When this settlement was announced, DeFazio rightfully slammed it as a “slap on the wrist” and “an insult to the 346 victims who died as a result of corporate greed.” DeFazio added in a statement at the time that by the terms of this settlement “senior management and the Boeing board were not held to account.” The Oregon congressman went on to state poignantly that “from where I sit this attempt to change corporate behavior is pathetic and will do little to deter criminal behavior going forward.”
Boeing 737 Max flying again after being grounded for nearly two yearsDec. 29, 202002:42
Beyond that, the families of those who died in the two crashes say they were not even consulted before DOJ settled with Boeing, prompting 15 of them to file a federal lawsuit in December seeking to revoke the company’s protection from further prosecution.
To date, one lower-level Boeing employee — a former pilot — was criminally charged for providing “materially false, inaccurate and incomplete information” to the FAA about Boeing’s MCAS system. According to the DOJ, he was “scheming to defraud Boeing’s U.S.‑based airline customers to obtain tens of millions of dollars for Boeing.”

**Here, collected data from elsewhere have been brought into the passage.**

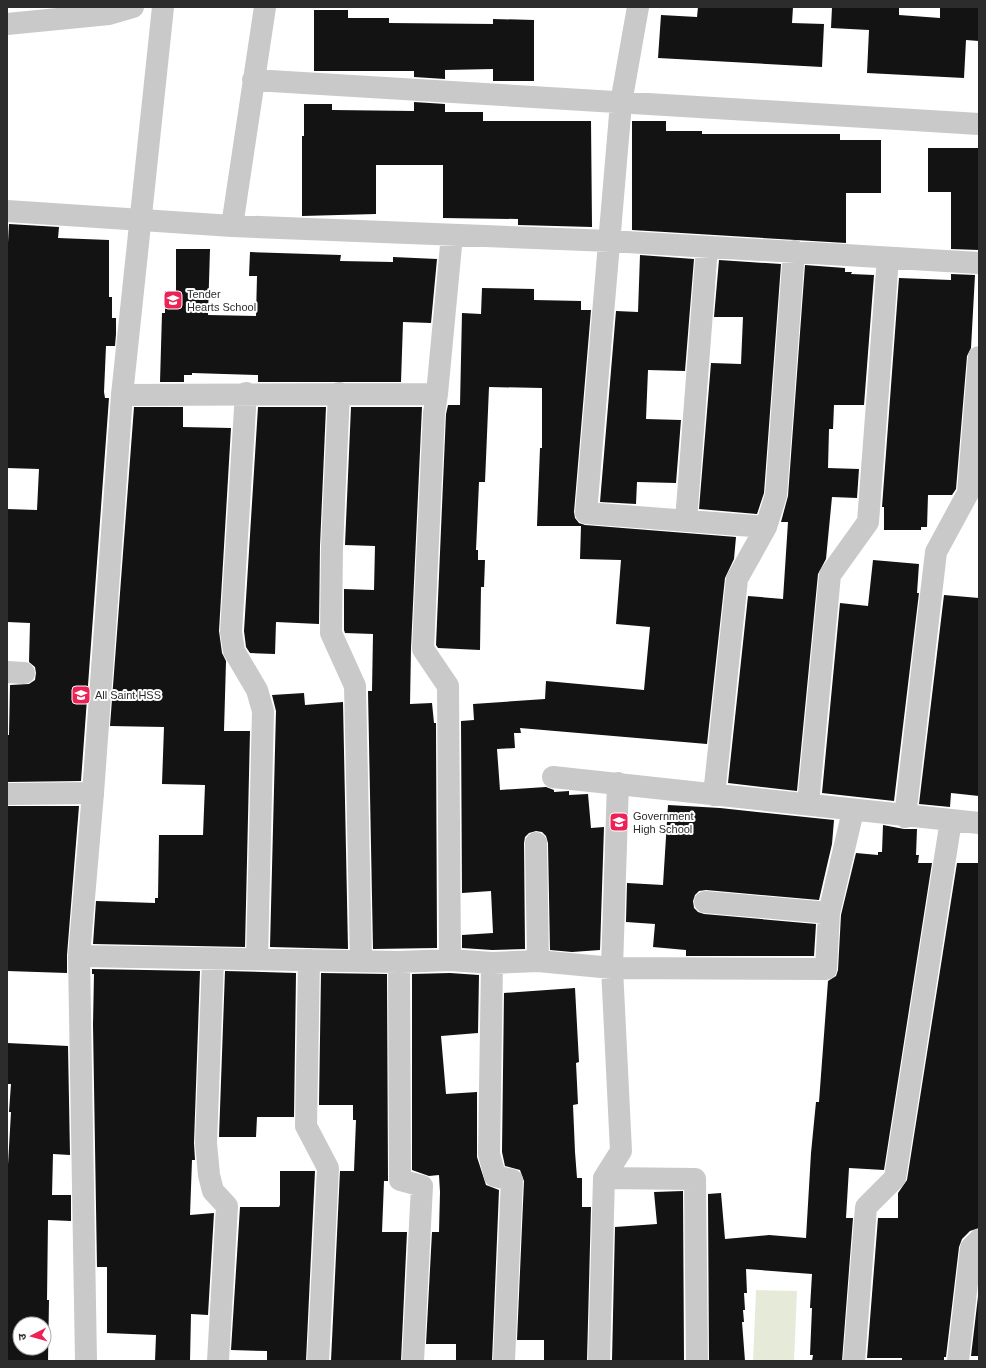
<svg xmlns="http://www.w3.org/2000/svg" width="986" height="1368" font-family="Helvetica,'Noto Sans Devanagari',sans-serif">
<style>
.green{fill:#e5ebd8}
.building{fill:#131313;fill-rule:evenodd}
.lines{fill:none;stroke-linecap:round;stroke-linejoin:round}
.minor{stroke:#c9c9c9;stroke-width:22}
.tertiary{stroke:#c9c9c9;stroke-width:22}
.labels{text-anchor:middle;stroke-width:4;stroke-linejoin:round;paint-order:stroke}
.poi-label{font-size:11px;fill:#2c2c2c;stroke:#fff;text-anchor:start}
</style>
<rect width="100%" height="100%" fill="#fff"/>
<path class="green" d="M756 1290 797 1291 794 1361H753Z"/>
<path class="building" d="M698 7H793L792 23 824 24 822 67 658 58 661 15 697 17Z
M832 7H899V15L940 18V7H979V41L966 40 964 78 867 73 869 30 831 28Z
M314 10H348V18H389V23L493 24V19L534 20V81H493V69L445 70V79L414 77V71H314Z
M414 102 445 104V112H483V121H591L592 227 518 225V219L443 218V165H376V214L302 216V136H304V104H332V110L414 111Z
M632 121H666V131H702V134H840V140H881V193H846V243L632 230Z
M928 148H979V250L951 249V192H928Z
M9 224 59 227 58 238 109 240V297H112V318H116V334L115 346H106L104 392 105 398H109L81 781 7 782V735H9L10 685 29 684 35 680 36 673 35 667 29 662 30 623 7 622V509L37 510 39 469 7 468V261Z
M176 249H210L208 315 256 316 257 276H249L250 252 341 255 340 261 393 262V257L437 259 431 323 403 322 401 382H258V375L192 373V375H184V382H160L162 313H165V291H176Z
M640 255 694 259 685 371 648 370 646 419 681 420 676 483 637 482 636 504 600 502 616 311 638 312Z
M719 260 781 264 764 493 757 514 699 509 711 363 741 364 743 317H714Z
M805 265 845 268V272H852L851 274 874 275 864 405H834L833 429H829L828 468 859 469 857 498 832 497 826 559 818 574 797 791 728 783 748 596 783 599 788 522H781L788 496Z
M951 274 975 275 971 348 967 356 956 489 952 495H928L927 527H921V530H884V507H882L899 278 951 280Z
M482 288 534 289V300L581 301V310H591L574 512 575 518 579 523 585 525 736 537 734 559 725 578 707 744 520 728 521 733H514L515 748 497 749 500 790 546 787 554 790V792L569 791V795L588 794 591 828 604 827 600 950 572 952 550 950 548 843 546 836 542 832 536 831 529 833 525 837 524 843 525 949 492 950 462 948V935L493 933 491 891 462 893 461 721 474 720 473 704 545 699 546 681 644 690 650 627 616 624 621 560 580 559 581 526H537L540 448H542V388L489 387 485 482H479L476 550H478V560H485L484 587H481L480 650 438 648 436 645 446 414 448 405H460L462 313 481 314Z
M134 407H183V427L231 428 219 631 222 653 226 661 224 731H250L245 947 93 944 96 901 155 903V898H158L159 835H203L205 785 162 784 164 727 110 726Z
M258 407H326L320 546 319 624 276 622 275 654 250 653 246 647 244 631Z
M351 407H422L411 648 410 704 432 703 434 723H436L437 948 373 949 368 691H372L373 634 345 633 344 630V589L374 590 375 546 345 545Z
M873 560 919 564 917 593H919L894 801 822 793 840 603 868 606Z
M944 595 979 598V796L951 793 950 807 919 804Z
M304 693 305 705 343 702 348 949 270 947 276 711 272 695Z
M668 805 720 808 834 820 832 844 819 900 706 890 699 891 695 895 693 901 694 908 698 912 704 914 816 924 814 956H686V950L653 947 655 924 626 922 627 883 663 885Z
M7 806H79L67 955V973L7 971Z
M883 825 904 829H917L916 855H919L918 863H932L884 1170 849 1168 846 1218H853L842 1361H812L813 1355H810L812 1308H810L812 1274 746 1269 747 1293H744L745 1310H743L744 1322H742L745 1361H709L708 1194 721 1193 725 1239 769 1235 806 1238 811 1153 816 1102H819L828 981 836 976 838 970 841 915 856 853 878 855V852H882Z
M957 863H979V1228L970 1231 962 1239 959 1247 946 1357H944V1361H902V1358H867L878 1218H898V1193L907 1180Z
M92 969 200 971 194 1143 195 1160H192L190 1215 214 1213 208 1315 191 1314 190 1361H155L156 1335 107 1333V1267H97L93 1025 94 974H92Z
M225 971 296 973 294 1117H257L256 1137H219Z
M321 973 387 974 388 1181H384L382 1232H407L401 1361H331L340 1171H354L356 1120H353V1105H319Z
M450 973 479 975 478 1033 441 1036 446 1094 477 1092V1157L486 1185 499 1190 492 1361H456V1344H426L432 1232H439L440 1192 439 1175 429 1176 412 1170V974Z
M575 988 579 1062 576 1063 578 1104 573 1105 575 1152 577 1178H582V1207H591L587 1361H544V1340H517L524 1181 520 1170 505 1166 502 1152 504 993Z
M7 1043 68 1046 70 1155 53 1154 52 1195H71V1221L48 1220 47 1300H49L48 1361H7V1182L11 1112H9L11 1084H7ZM20 1324H44V1348H20Z
M280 1171H315L306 1361H267V1351L231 1350 240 1207H279L280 1205Z
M683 1191 684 1361H612L615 1227 657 1224 654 1192Z
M979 1288V1356H971Z"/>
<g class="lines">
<path class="minor" d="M638 7 621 103 586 513 766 527
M253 80 979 124
M7 211 232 226 610 241 979 263
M232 226 265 7
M246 393 231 632 234 651 257 690 263 711 257 959
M339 393 332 547 331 633 355 686 361 960
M437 394 452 235
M122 395 437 394 434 413 423 649 448 686 450 960
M686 521 707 247
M7 672 24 673
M553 777 979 823
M7 794 93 793
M714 795 737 579 766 527 776 495 794 251
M808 804 830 575 868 522 888 258
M905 817 936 552 968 493 979 357
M536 843 538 961
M705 902 829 913
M79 956 399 962 450 960 492 963 538 961 612 968 826 969 829 913 853 811
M213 960 206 1143 209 1175 213 1191 227 1206 218 1361
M309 960 306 1126 328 1168 318 1361
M399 962 400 1180 422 1186 413 1361
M492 963 489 1154 495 1176 512 1180 504 1361
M604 1178 695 1179 697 1361
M599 1361 604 1178 621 1151 612 968 618 783
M854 1361 866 1207 895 1178 951 820
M958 1361 971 1248 979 1240"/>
<path class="tertiary" d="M7 24 109 14 133 7
M86 1361 79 956 93 793 122 395 163 7"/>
</g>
<defs>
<g id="school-square" transform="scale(1)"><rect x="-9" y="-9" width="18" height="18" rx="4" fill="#ed2357" stroke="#fff"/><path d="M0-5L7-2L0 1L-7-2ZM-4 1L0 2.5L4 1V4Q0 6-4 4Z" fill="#fff"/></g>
</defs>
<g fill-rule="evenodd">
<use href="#school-square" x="173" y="300"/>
<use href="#school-square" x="81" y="695"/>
<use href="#school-square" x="619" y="822"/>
</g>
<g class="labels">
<g class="poi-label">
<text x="187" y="298">Tender<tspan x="187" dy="13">Hearts School</tspan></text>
<text x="95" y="699">All Saint HSS</text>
<text x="633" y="820">Government<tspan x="633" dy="13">High School</tspan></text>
</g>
</g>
<rect width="986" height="1368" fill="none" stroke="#2c2c2c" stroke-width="16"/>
<g transform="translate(32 1336) rotate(264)"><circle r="19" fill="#ffffff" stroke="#ababab"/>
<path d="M0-3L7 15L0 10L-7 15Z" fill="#ed2357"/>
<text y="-6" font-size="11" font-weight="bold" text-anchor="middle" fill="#2c2c2c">उ</text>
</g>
</svg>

While Muilenburg was fired as CEO of Boeing in December 2019, he left with more than $60 million in pension benefits and stocks. Boeing stock, which was at a low of $95 a share in early 2020, was trading Friday at over $200 a share.
There’s no escaping that there’s a different sets of rules when it comes to our (in)justice system: one for the wealthy and powerful and another for the rest of us. And the longer that injustice continues, the more likely it is we see future cases of corporate greed that translate into death.